As it turns out—and this should come as no surprise—the two challenges are actually very closely linked. I’m not referring here to the tenuous, or at least too oblique, connection between climate change in the Middle East and the crisis in Syria. Nor am I talking about the horror of the refugees hounded out by the terrorists, by the wholesale destruction of their country, or about the way we have reacted to the matter. Rather, I’m referring to that hideous attraction whereby suicide bombers prefer death and the afterlife to an earthly existence in the now. Candidates for this kind of self-destruction display a simplistic form of nihilism, to be sure, but however inept and atrocious, their acts call to mind the image of our collective suicide that the ever-expanding development model of modernization has yielded. The 13th of November is a foreshadowing of the catastrophe that will follow the failure of the Paris conference and others to come. If you rightly use the word nihilism to describe these militant madmen, it would seem to me that the word also applies, but with more far-reaching implications, to those who, in a twisted way, are expressing a death wish of their own. Just like those who kill themselves in the act of killing, people in positions of responsibility who fail to take on the issue of global climate change with the greatest seriousness is shouting in unison with the terrorists: Long live death!

It would be truly tragic if, by rightly seeking out and destroying those who, within a limited time and place, go about killing innocent people, we delay yet again the necessary work of addressing those who would kill on a deliriously massive scale, over a long period, sweeping away life in all its forms, human or otherwise. Though it is legitimate that a well-calibrated state of emergency allows for secure street demonstrations, the powers that be have to remember that they could declare a different state of emergency, an extreme one this time, that could teach the citizenry how to identify and grapple with the larger enemy.
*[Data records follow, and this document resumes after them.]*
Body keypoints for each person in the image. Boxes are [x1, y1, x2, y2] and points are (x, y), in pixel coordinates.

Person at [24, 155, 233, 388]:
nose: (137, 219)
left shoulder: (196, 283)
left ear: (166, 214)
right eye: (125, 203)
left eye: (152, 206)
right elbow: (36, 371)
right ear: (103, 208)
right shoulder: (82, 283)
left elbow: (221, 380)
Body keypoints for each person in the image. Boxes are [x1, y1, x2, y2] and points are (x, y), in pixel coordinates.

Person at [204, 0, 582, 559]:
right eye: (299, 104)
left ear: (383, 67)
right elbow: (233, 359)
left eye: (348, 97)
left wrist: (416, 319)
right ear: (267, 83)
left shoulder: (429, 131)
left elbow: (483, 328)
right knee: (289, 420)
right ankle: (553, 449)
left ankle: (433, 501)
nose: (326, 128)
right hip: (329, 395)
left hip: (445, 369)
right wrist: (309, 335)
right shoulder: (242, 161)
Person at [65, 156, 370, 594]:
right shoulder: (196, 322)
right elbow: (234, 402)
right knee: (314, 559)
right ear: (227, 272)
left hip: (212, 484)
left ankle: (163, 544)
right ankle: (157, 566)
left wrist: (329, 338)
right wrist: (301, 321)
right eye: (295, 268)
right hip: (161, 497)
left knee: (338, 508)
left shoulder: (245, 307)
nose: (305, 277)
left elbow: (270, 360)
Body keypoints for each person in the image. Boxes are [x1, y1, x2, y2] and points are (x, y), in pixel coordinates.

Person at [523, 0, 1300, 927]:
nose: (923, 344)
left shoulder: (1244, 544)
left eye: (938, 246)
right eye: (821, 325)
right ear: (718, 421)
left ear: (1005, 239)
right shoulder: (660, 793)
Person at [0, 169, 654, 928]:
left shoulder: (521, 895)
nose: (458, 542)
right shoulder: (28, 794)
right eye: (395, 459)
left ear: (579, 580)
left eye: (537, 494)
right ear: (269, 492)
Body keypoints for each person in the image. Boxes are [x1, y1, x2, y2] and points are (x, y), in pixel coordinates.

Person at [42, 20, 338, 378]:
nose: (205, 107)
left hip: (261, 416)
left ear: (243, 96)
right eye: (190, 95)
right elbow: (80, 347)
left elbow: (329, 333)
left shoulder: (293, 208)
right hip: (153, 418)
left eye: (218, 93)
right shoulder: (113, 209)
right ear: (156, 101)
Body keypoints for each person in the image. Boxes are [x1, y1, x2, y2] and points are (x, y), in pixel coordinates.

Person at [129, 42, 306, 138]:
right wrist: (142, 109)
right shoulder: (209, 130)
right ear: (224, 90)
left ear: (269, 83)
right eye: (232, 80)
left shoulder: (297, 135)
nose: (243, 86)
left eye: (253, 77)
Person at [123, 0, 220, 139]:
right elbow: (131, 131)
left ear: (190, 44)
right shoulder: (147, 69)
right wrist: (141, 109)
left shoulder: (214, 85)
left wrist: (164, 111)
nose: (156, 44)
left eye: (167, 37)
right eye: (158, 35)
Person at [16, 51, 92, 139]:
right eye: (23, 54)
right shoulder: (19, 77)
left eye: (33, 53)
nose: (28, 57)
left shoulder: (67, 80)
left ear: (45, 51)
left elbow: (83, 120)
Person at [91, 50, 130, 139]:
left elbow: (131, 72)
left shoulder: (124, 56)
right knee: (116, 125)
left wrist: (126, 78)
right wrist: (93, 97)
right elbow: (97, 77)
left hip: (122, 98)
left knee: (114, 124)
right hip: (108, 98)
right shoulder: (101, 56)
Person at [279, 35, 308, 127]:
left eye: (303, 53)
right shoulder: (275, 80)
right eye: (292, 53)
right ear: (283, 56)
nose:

All the more so, since this is a war that finds us very much divided, among nations, territories and peoples, and tragically, within ourselves, as we argue endlessly over the causes and the cures of global warming. Government alone is helpless: it needs all its citizens in this effort. And government should notimpede those citizens who, by demonstrating, are trying to help their elected officials — it might even be an occasion to invent demonstrations more innovative than yet another march from Place de la République to Place de la Nation.